§ EXERCISE PROMPT: Exact copy, pictures excluded: output the lines from the opening of the entries through the line bearing "(461, 340) none".

§ Edit tracking data:
=== Section Start ===

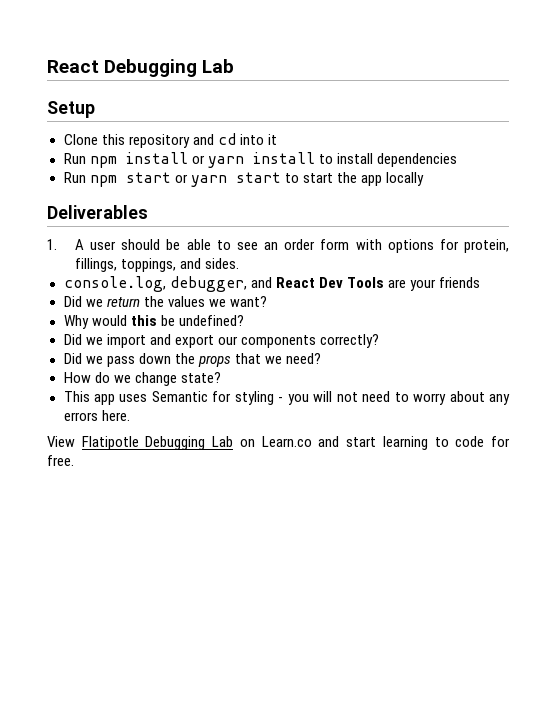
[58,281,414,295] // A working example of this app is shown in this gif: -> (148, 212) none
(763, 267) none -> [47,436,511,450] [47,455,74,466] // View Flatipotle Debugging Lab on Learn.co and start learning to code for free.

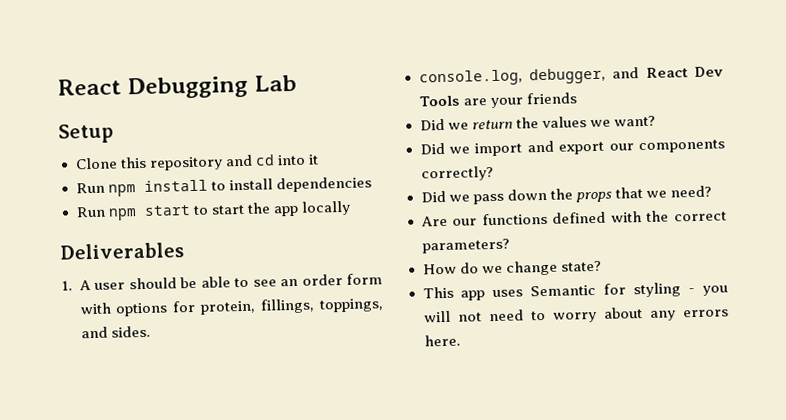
[191,152,315,168] or yarn install -> (208, 185) none
[174,172,281,187] or yarn start -> (191, 210) none
[63,315,244,329] // Why would this be undefined? -> (656, 121) none
(321, 358) none -> [420,210,727,227] [421,238,510,254] // Are our functions defined with the correct parameters?
[47,436,511,450] [47,455,74,466] // View Flatipotle Debugging Lab on Learn.co and start learning to code for free. -> (461, 340) none

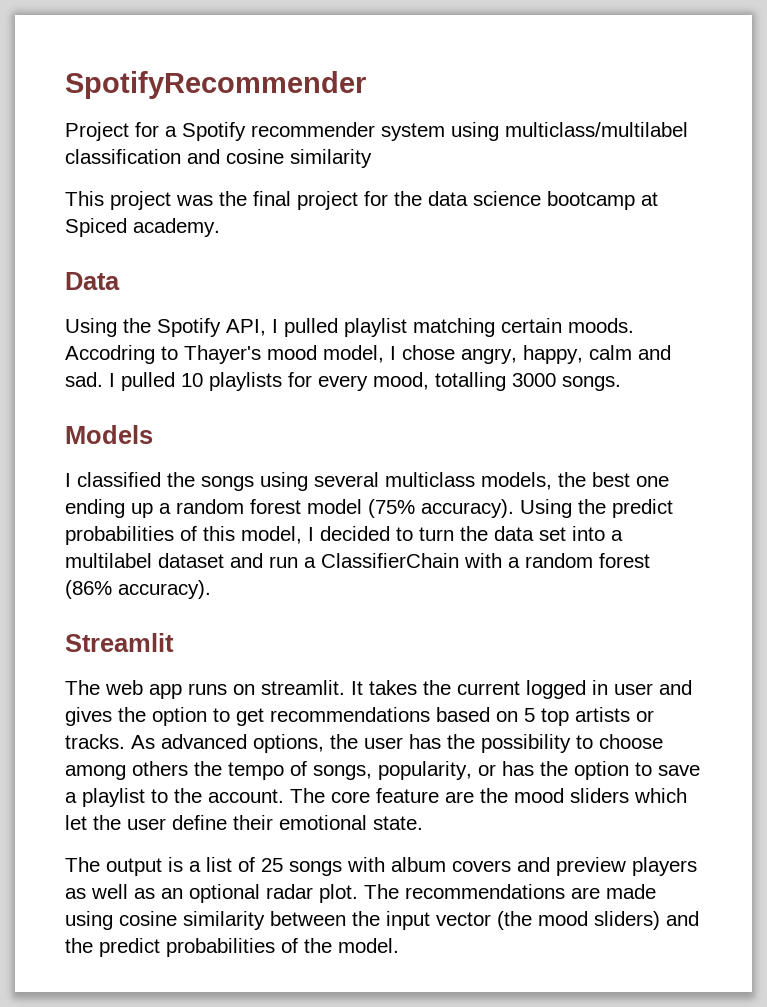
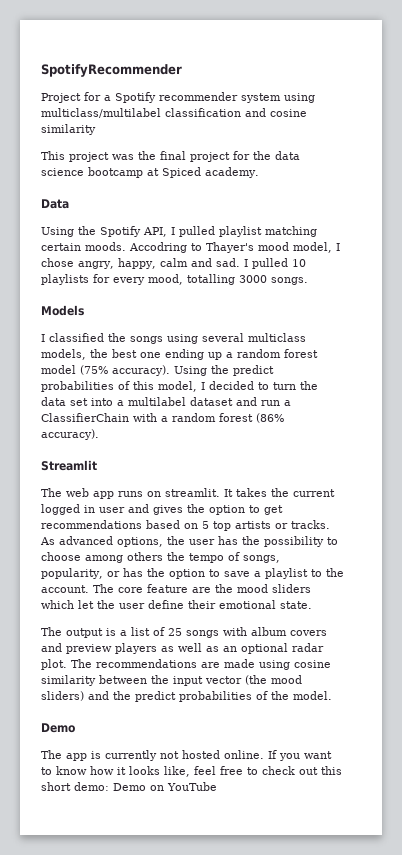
(399, 945) none -> [41,723,75,733] [41,750,332,761] [41,766,342,777] [41,782,217,791] // Demo // The app is currently not hosted online. If you want to know how it looks like, feel free to check out this short demo: Demo on YouTube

=== Section End ===

§ EXERCISE RESULT:
[58,281,414,295] // A working example of this app is shown in this gif: -> (148, 212) none
(763, 267) none -> [47,436,511,450] [47,455,74,466] // View Flatipotle Debugging Lab on Learn.co and start learning to code for free.

[191,152,315,168] or yarn install -> (208, 185) none
[174,172,281,187] or yarn start -> (191, 210) none
[63,315,244,329] // Why would this be undefined? -> (656, 121) none
(321, 358) none -> [420,210,727,227] [421,238,510,254] // Are our functions defined with the correct parameters?
[47,436,511,450] [47,455,74,466] // View Flatipotle Debugging Lab on Learn.co and start learning to code for free. -> (461, 340) none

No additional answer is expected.